> **Tugas Tertulis**
- a) Berapa tahun Imam Hasan Askari tinggal di kota Samara menurut teks tentang Imam Hasan Askari?
- b) Ringkaslah paragraf yang diawali "Kedua pemerintahan yang mengaku" dalam teks tentang Imam Hasan Askari menjadi daftar singkat yang tetap memuat fakta utamanya.
- c) Tentukan apakah setiap pernyataan berikut sesuai dengan teks tentang Imam Hasan Askari. Jawab ya atau tidak, lalu kutip kata-kata dari teks yang menjadi dasarnya.
(i) Imam Hasan Askari lahir di Madinah.
(ii) Pada masa itu Samara menjadi pusat pemerintahan dinasti Umawiyah.
(iii) Imam Baqir as menyatakan bahwa kedudukan ulama penjaga ajaran lebih tinggi daripada tentara yang berperang melawan musuh Islam.

──────── Kutipan Teks

Imam Hasan Askari, Benteng Pertahanan Islam
Imam Hasan Askari dilahirkan tahun 232 Hijriah di kota Suci Madinah. Beliau banyak menghabiskan hidupnya di kota Samara, Irak selama 28 tahun. Samara saat itu menjadi pusat pemerintahan Khalifah Abbasiah. Sepanjang hidupnya beliau giat membimbing umat dan menghidupkan serta menjaga ajaran suci Islam. Di hari kelahiran Imam Hasan Askari, kita akan mengkaji bersama aktivitas beliau dalam menjaga ajaran suci Islam.
Salah satu dimensi penting kehidupan keluarga Rasulullah (Ahlul Bait) adalah menjaga akidah dan ajaran Islam. Mereka siap menderita guna menjaga Islam, karena setelah wafatnya Rasulullah, kehidupan Ahlul Bait sangat sulit khususnya di era pemerintahan dinasti Umawiyah dan Abbasiah.
Kedua pemerintahan yang mengaku sebagai wakil umat Islam ini sangat keras memperlakukan Ahlul Bait sehingga keluarga Rasulullah ini kian terbatas geraknya untuk menyebarkan Islam dan membimbing umat. Kondisi ini wajar mengingat para pemimpin saat itu memiliki kebijakan yang tidak sejalan dengan apa yang digariskan Rasulullah dan keluarga beliau, bahkan cenderung memusuhi keluarga suci ini.
Dalam kondisi inilah, Ahlul Bait berjuang mati-matian mempertahankan ajaran Rasulullah yang dihadiahkan kepada umat manusia. Kedudukan tinggi mereka sebagai penjaga ajaran Islam disabdakan Imam Baqir as sebagai berikut, "Ulama pengikut Ahlul Bait seperti penjaga yang berbaris menghadapi syaitan dan tentaranya. Ulama ini mencegah serangan syaitan dan sekutunya terhadap pengikut kami yang tidak mampu menghadapi serangan tersebut. Ingatlah bahwa kedudukan para ulama seperti ini lebih tinggi ribuan kali dari tentara yang berperang menghadapi musuh Islam. Hal ini disebabkan karena ulama penjaga akidah dan ajaran Islam."

────────────────
──────── Data yang Disediakan

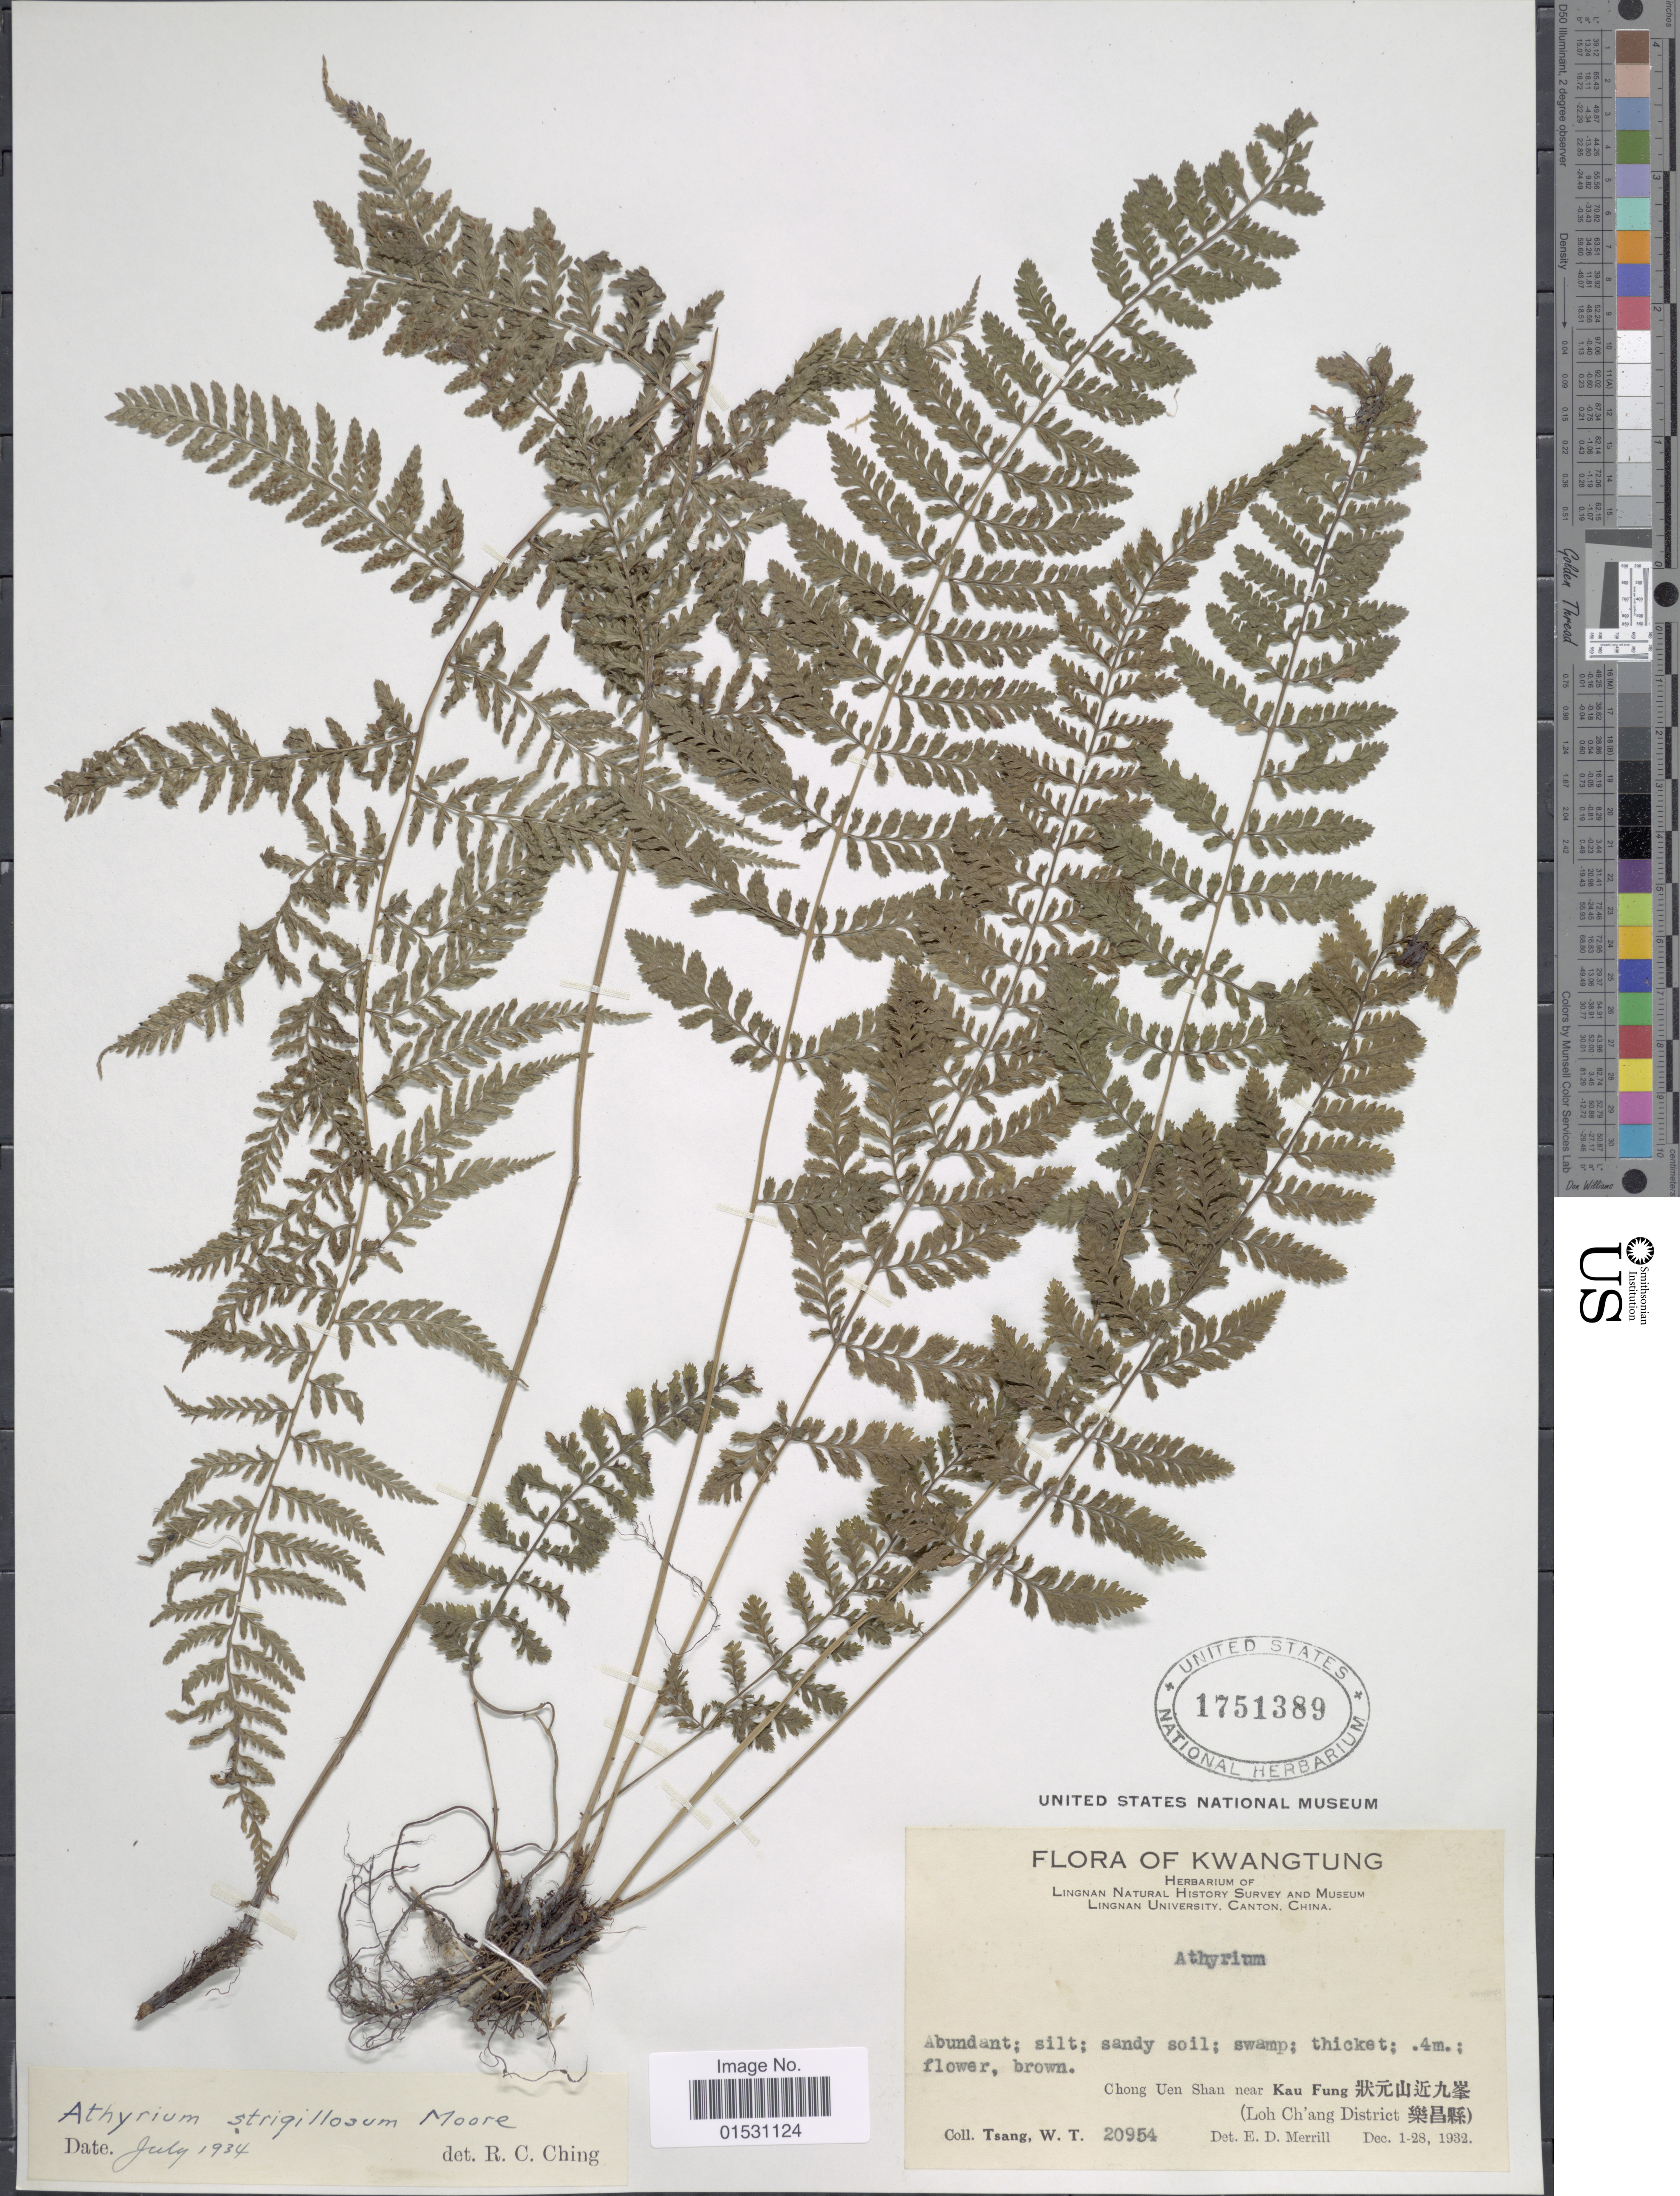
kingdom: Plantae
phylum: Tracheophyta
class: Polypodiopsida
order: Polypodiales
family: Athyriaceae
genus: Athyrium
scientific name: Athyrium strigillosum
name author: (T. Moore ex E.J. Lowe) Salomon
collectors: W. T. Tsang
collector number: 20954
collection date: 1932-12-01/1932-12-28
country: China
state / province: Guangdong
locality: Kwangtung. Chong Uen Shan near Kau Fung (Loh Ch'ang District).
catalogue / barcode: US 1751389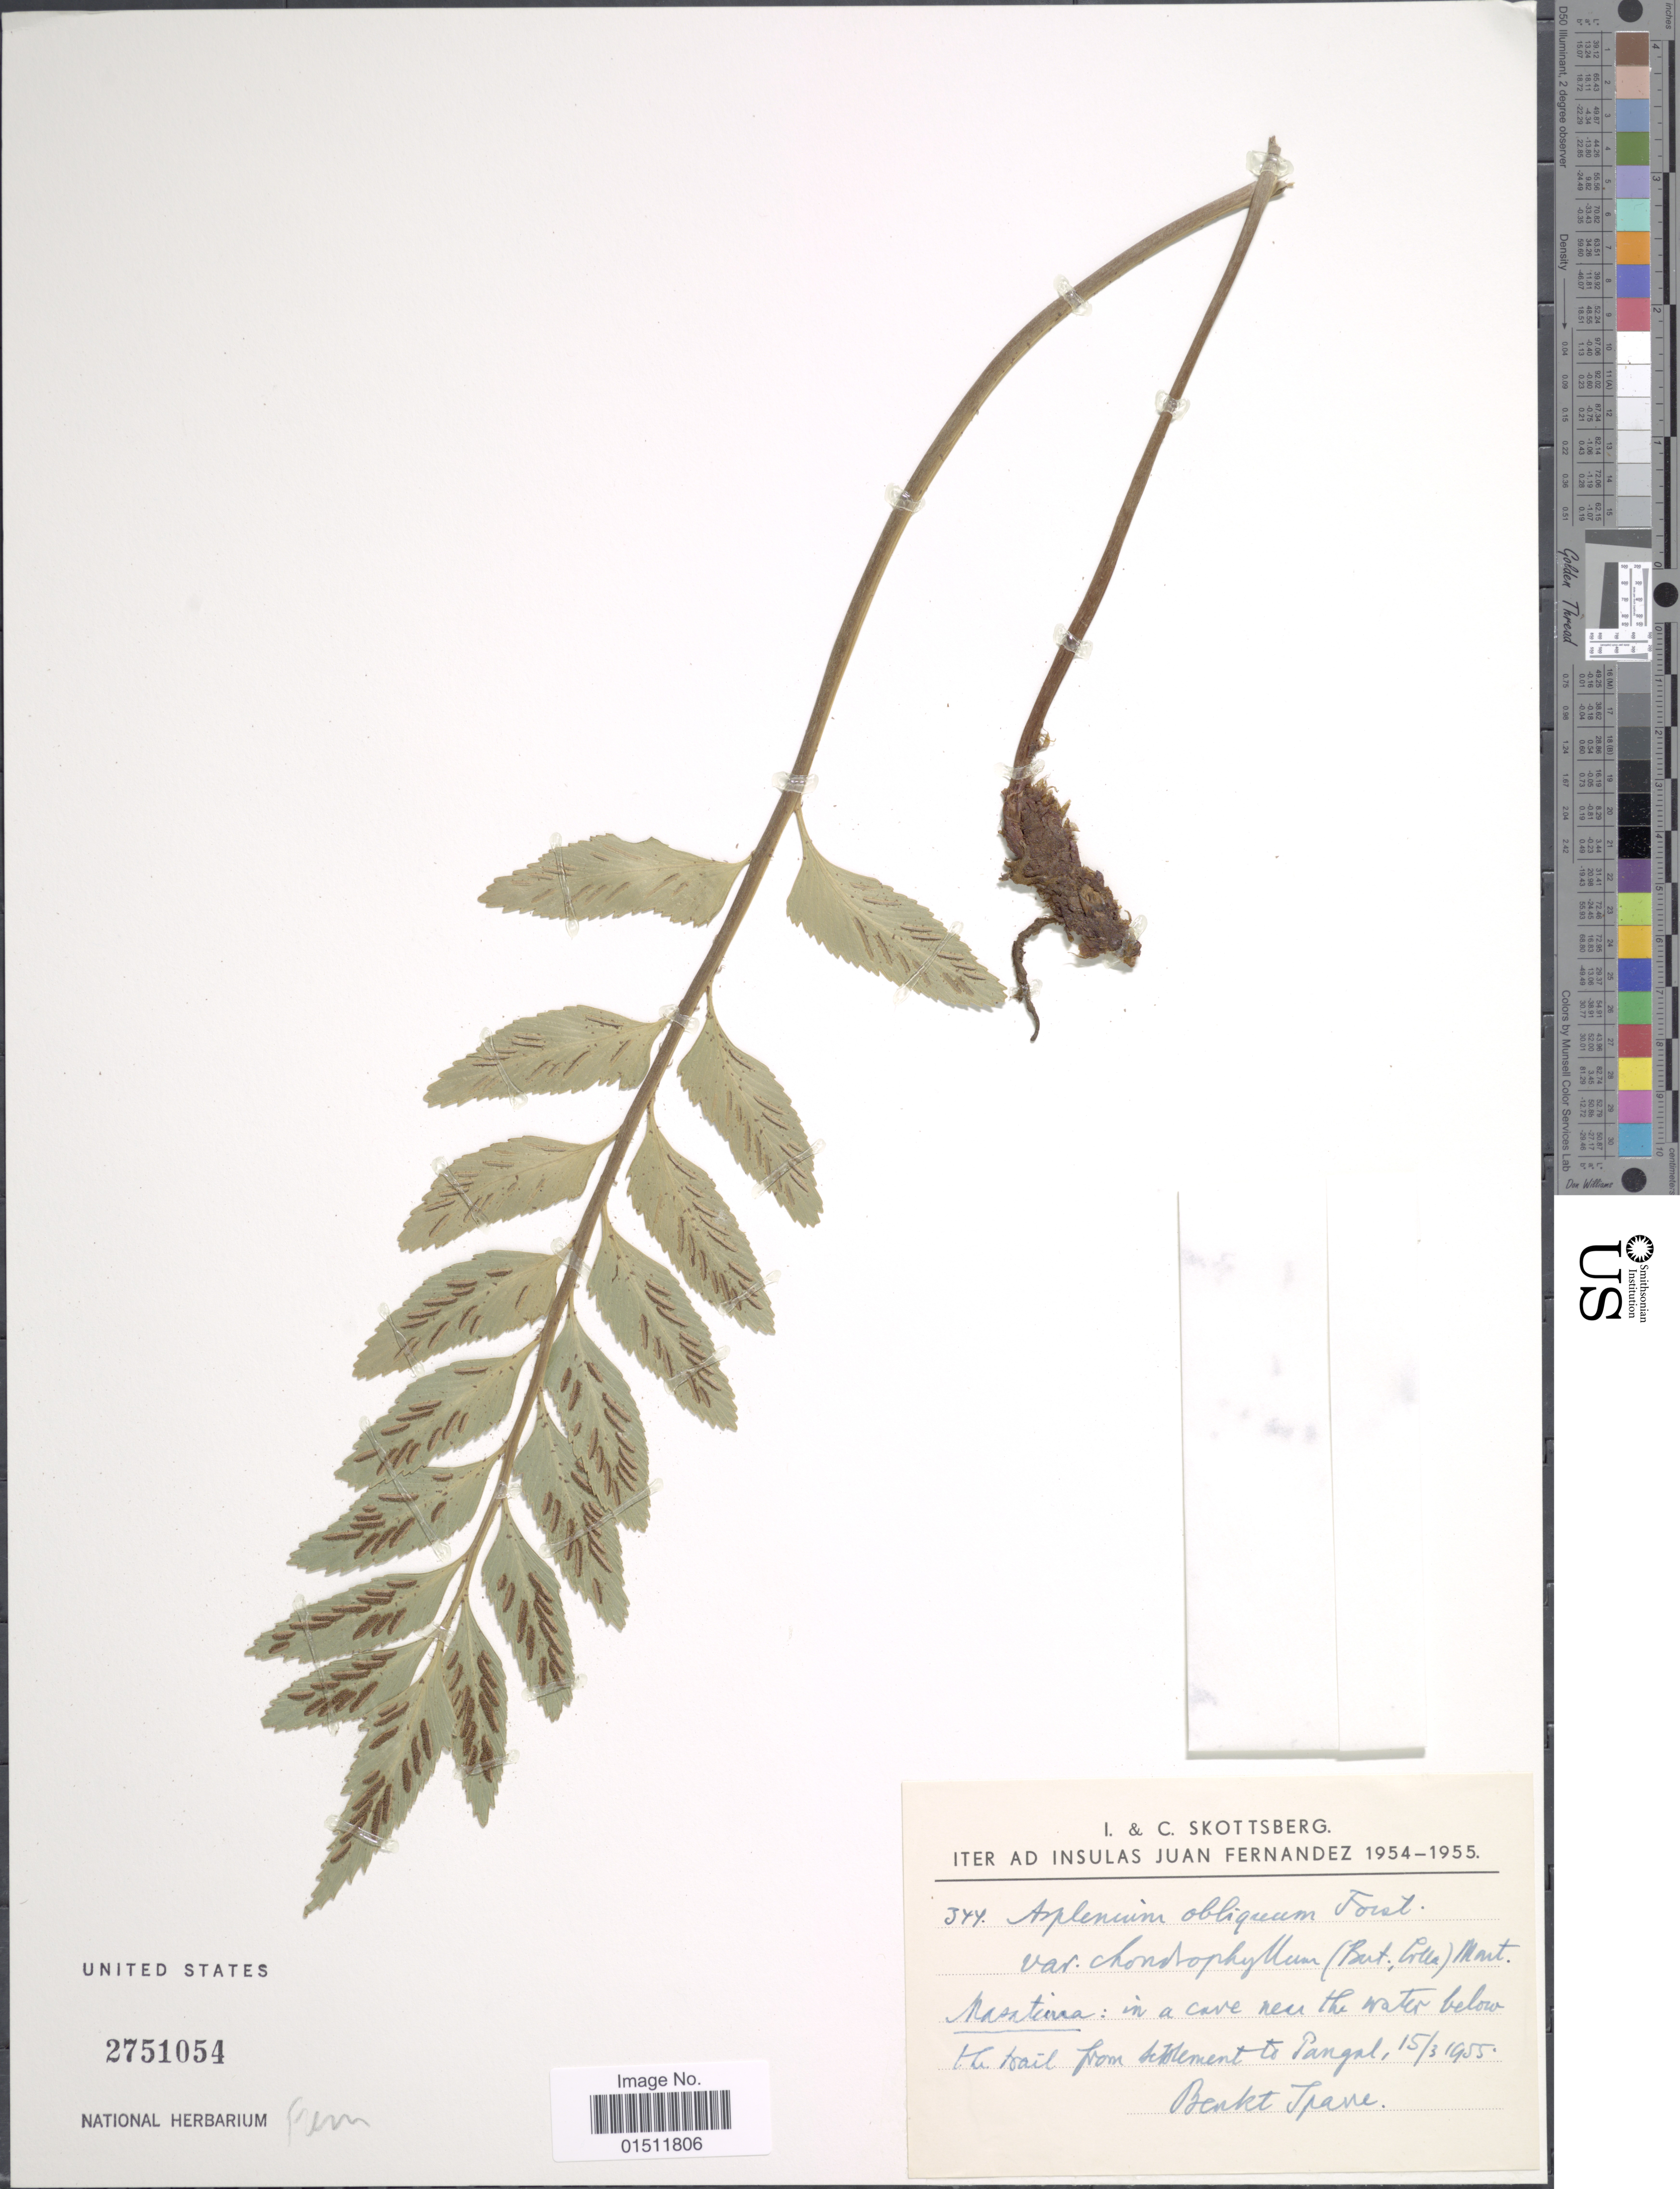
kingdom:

────────────────

> **Jawaban Tiap Tugas**
- a) Selama 28 tahun.

- b)
- Pemerintahan Umawiyah dan Abbasiah mengaku sebagai wakil umat Islam, tetapi memperlakukan Ahlul Bait dengan sangat keras.
- Akibatnya, Ahlul Bait makin terbatas geraknya untuk menyebarkan Islam dan membimbing umat.
- Para pemimpin saat itu memiliki kebijakan yang tidak sejalan dengan garis Rasulullah dan keluarganya, bahkan cenderung memusuhi keluarga tersebut.

- c)
(i) Ya: "Imam Hasan Askari dilahirkan tahun 232 Hijriah di kota Suci Madinah."
(ii) Tidak: "Samara saat itu menjadi pusat pemerintahan Khalifah Abbasiah."
(iii) Ya: "kedudukan para ulama seperti ini lebih tinggi ribuan kali dari tentara yang berperang menghadapi musuh Islam."